Has pasado delante de un niño, has pronunciado delante de él palabras coléricas y reprobables, has pasado con el alma airada; acaso tú no lo has advertido, pero el niño te ha visto, y tu imagen odiosa e impía ha podido quedarse en su corazón indefenso. Acaso no lo supieras, pero con ello sembraste en él una semilla que puede crecer […]
DOSTOIEVSKI, Fiódor M. ~ Los hermanos Karamázov
Neliúbov, Loveless, Sin amor, es el quinto largometraje del cineasta ruso Andréi Zviáguintsev, galardonado con el premio del Jurado en el pasado Festival de Cannes. Inserto en el mismo universo de desarraigo moral y personal de su anterior obra, Leviatán, narra la historia del joven Aliosha, de doce años, fruto de un matrimonio ya roto cuando da comienzo la acción.

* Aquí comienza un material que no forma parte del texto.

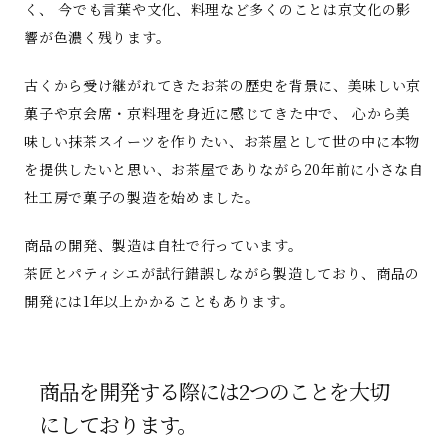
く、 今でも言葉や文化、料理など多くのことは京文化の影
響が色濃く残ります。
古くから受け継がれてきたお茶の歴史を背景に、美味しい京
菓子や京会席・京料理を身近に感じてきた中で、 心から美
味しい抹茶スイーツを作りたい、お茶屋として世の中に本物
を提供したいと思い、お茶屋でありながら20年前に小さな自
社工房で菓子の製造を始めました。
商品の開発、製造は自社で行っています。
茶匠とパティシエが試行錯誤しながら製造しており、商品の
開発には1年以上かかることもあります。
商品を開発する際には2つのことを大切
にしております。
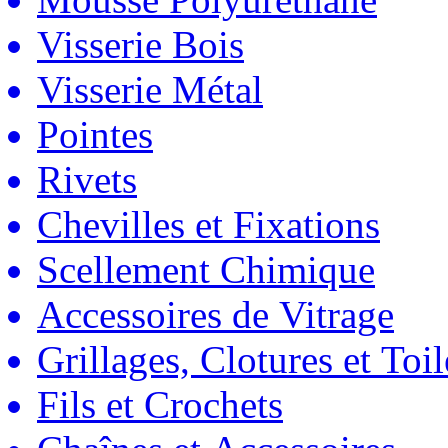
Visserie Bois
Visserie Métal
Pointes
Rivets
Chevilles et Fixations
Scellement Chimique
Accessoires de Vitrage
Grillages, Clotures et Toil
Fils et Crochets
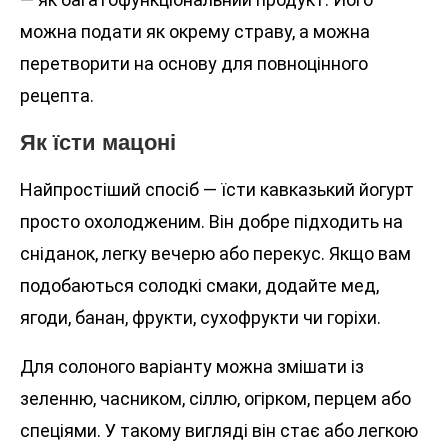
можна подати як окрему страву, а можна
перетворити на основу для повноцінного
рецепта.
Як їсти мацоні
Найпростіший спосіб — їсти кавказький йогурт
просто охолодженим. Він добре підходить на
сніданок, легку вечерю або перекус. Якщо вам
подобаються солодкі смаки, додайте мед,
ягоди, банан, фрукти, сухофрукти чи горіхи.
Для солоного варіанту можна змішати із
зеленню, часником, сіллю, огірком, перцем або
спеціями. У такому вигляді він стає або легкою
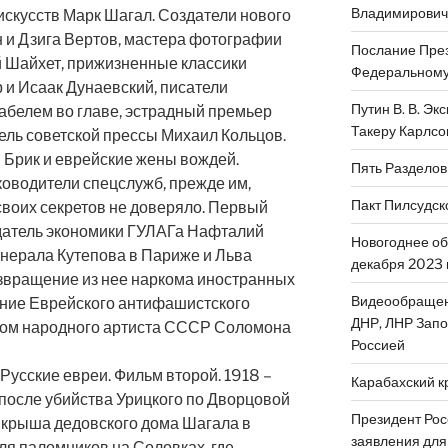
Владимировича
искусств Марк Шагал. Создатели нового
 и Дзига Вертов, мастера фотографии
Послание През
 Шайхет, прижизненные классики
Федеральному 
 и Исаак Дунаевский, писатели
Путин В. В. Эк
абелем во главе, эстрадный премьер
Такеру Карлсо
ель советской прессы Михаил Кольцов.
 Брик и еврейские жены вождей.
Пять Разделов
ководители спецслужб, прежде им,
Пакт Пилсудск
 своих секретов не доверяло. Первый
здатель экономики ГУЛАГа Нафталий
Новогоднее об
енерала Кутепова в Париже и Льва
декабря 2023 
озвращение из нее наркома иностранных
Видеообращен
ание Еврейского антифашистского
ДНР, ЛНР Запо
вом народного артиста СССР Соломона
Россией
Русские евреи. Фильм второй. 1918 –
Карабахский к
после убийства Урицкого по Дворцовой
Президент Рос
 крыша дедовского дома Шагала в
заявления для
ля паломников на Соловках, где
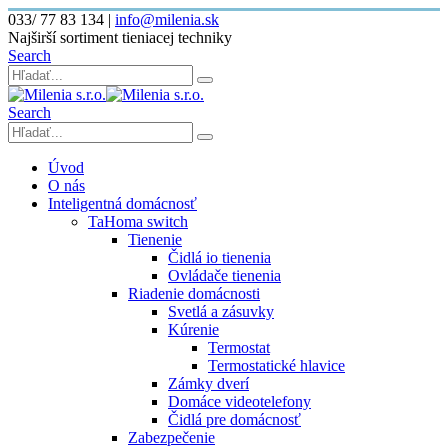
033/ 77 83 134
|
info@milenia.sk
Najširší sortiment tieniacej techniky
Search
Search
Úvod
O nás
Inteligentná domácnosť
TaHoma switch
Tienenie
Čidlá io tienenia
Ovládače tienenia
Riadenie domácnosti
Svetlá a zásuvky
Kúrenie
Termostat
Termostatické hlavice
Zámky dverí
Domáce videotelefony
Čidlá pre domácnosť
Zabezpečenie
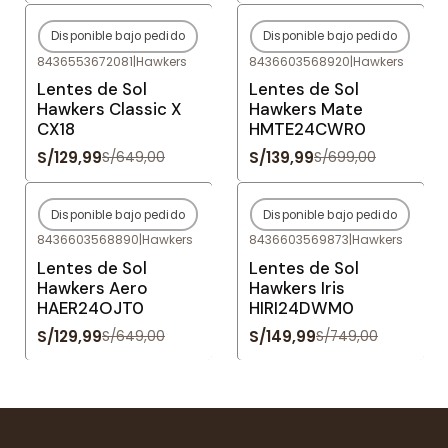
Disponible bajo pedido
Disponible bajo pedido
-80%
OFF
-80%
OFF
8436553672081
|
Hawkers
8436603568920
|
Hawkers
Agotado
Agotado
Lentes de Sol
Lentes de Sol
Hawkers Classic X
Hawkers Mate
CX18
HMTE24CWR0
S/129,99
S/139,99
S/649,00
S/699,00
Disponible bajo pedido
Disponible bajo pedido
-80%
OFF
-80%
OFF
8436603568890
|
Hawkers
8436603569873
|
Hawkers
Agotado
Agotado
Lentes de Sol
Lentes de Sol
Hawkers Aero
Hawkers Iris
HAER24OJT0
HIRI24DWM0
S/129,99
S/149,99
S/649,00
S/749,00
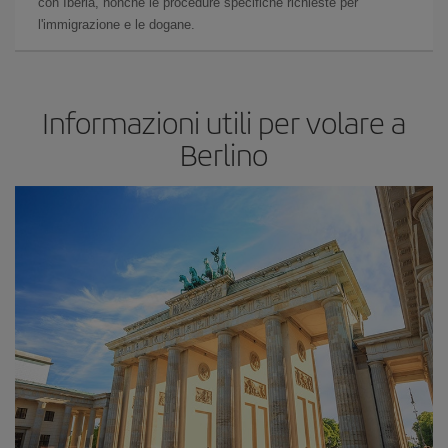
con Iberia, nonché le procedure specifiche richieste per
l'immigrazione e le dogane.
Informazioni utili per volare a
Berlino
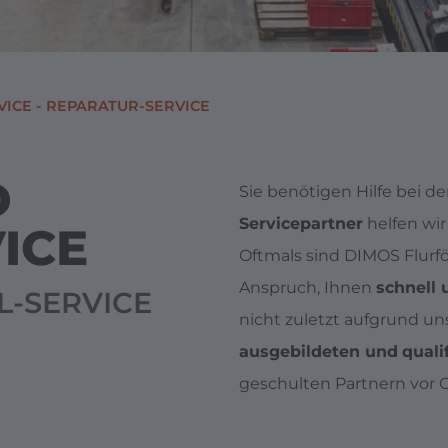
VICE - REPARATUR-SERVICE
D
Sie benötigen Hilfe bei d
Servicepartner
helfen wir
ICE
Oftmals sind DIMOS Flurfö
Anspruch, Ihnen
schnell 
L-SERVICE
nicht zuletzt aufgrund u
ausgebildeten und
qual
geschulten Partnern vor O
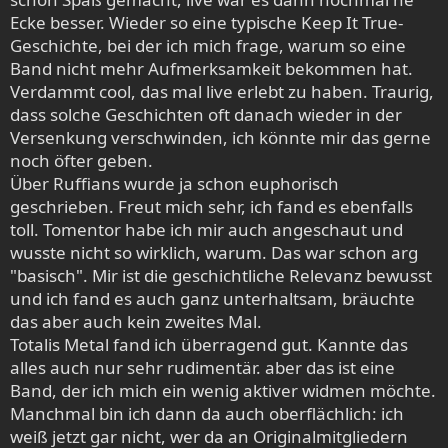
Ecke besser. Wieder so eine typische Keep It True-
Geschichte, bei der ich mich frage, warum so eine
Band nicht mehr Aufmerksamkeit bekommen hat.
Verdammt cool, das mal live erlebt zu haben. Traurig,
dass solche Geschichten oft danach wieder in der
Versenkung verschwinden, ich könnte mir das gerne
noch öfter geben.
Über Ruffians wurde ja schon euphorisch
geschrieben. Freut mich sehr, ich fand es ebenfalls
toll. Tomentor habe ich mir auch angeschaut und
wusste nicht so wirklich, warum. Das war schon arg
"basisch". Mir ist die geschichtliche Relevanz bewusst
und ich fand es auch ganz unterhaltsam, bräuchte
das aber auch kein zweites Mal.
Totalis Metal fand ich überragend gut. Kannte das
alles auch nur sehr rudimentär. aber das ist eine
Band, der ich mich ein wenig aktiver widmen möchte.
Manchmal bin ich dann da auch oberflächlich: ich
weiß jetzt gar nicht, wer da an Originalmitgliedern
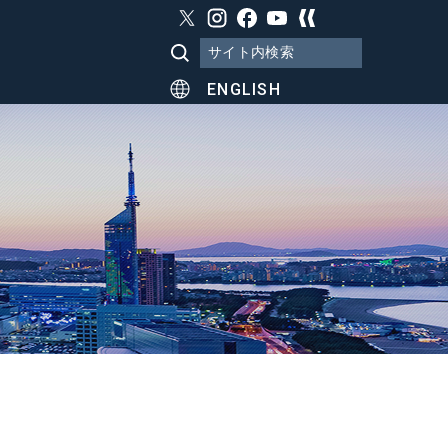
ENGLISH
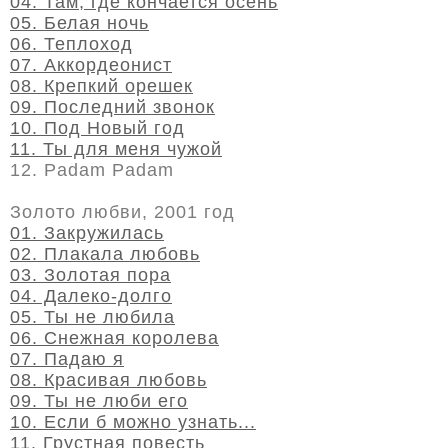
04. Там, где кончается осень
05. Белая ночь
06. Теплоход
07. Аккордеонист
08. Крепкий орешек
09. Последний звонок
10. Под Новый год
11. Ты для меня чужой
12. Padam Padam
Золото любви, 2001 год
01. Закружилась
02. Плакала любовь
03. Золотая пора
04. Далеко-долго
05. Ты не любила
06. Снежная королева
07. Падаю я
08. Красивая любовь
09. Ты не люби его
10. Если б можно узнать...
11. Грустная повесть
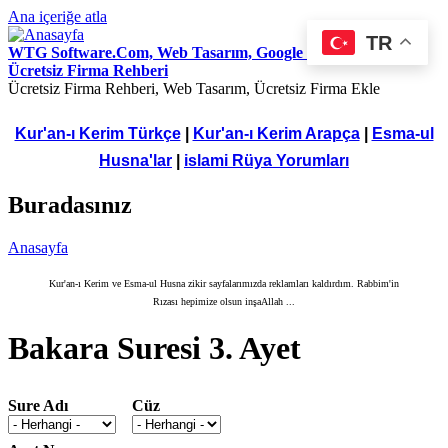
Ana içeriğe atla
TR
WTG Software.Com, Web Tasarım, Google Seo Hizmetleri,
Ücretsiz Firma Rehberi
Ücretsiz Firma Rehberi, Web Tasarım, Ücretsiz Firma Ekle
Kur'an-ı Kerim Türkçe
|
Kur'an-ı Kerim Arapça
|
Esma-ul
Husna'lar
|
islami Rüya Yorumları
Buradasınız
Anasayfa
Kur'an-ı Kerim ve Esma-ul Husna zikir sayfalarımızda reklamları kaldırdım. Rabbim'in
Rızası hepimize olsun inşaAllah ...
Bakara Suresi 3. Ayet
Sure Adı
Cüz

Durante buena parte de su desarrollo, la película sigue a los padres de Aliosha en sus intentos por rehacer sus vidas. Ambas historias conforman un montaje en paralelo, estructurado en base a simetrías y antisimetrías —ella con un hombre mayor que tiene una hija adulta, él con una mujer más joven a la que deja embarazada; ella con un papel activo en su vida laboral, él un elemento intercambiable en la cadena de montaje de una gran empresa—; todo hasta que sobreviene, casi de manera imperceptible, el hecho decisivo que altera sus vidas y el propio decurso del filme hasta ese momento.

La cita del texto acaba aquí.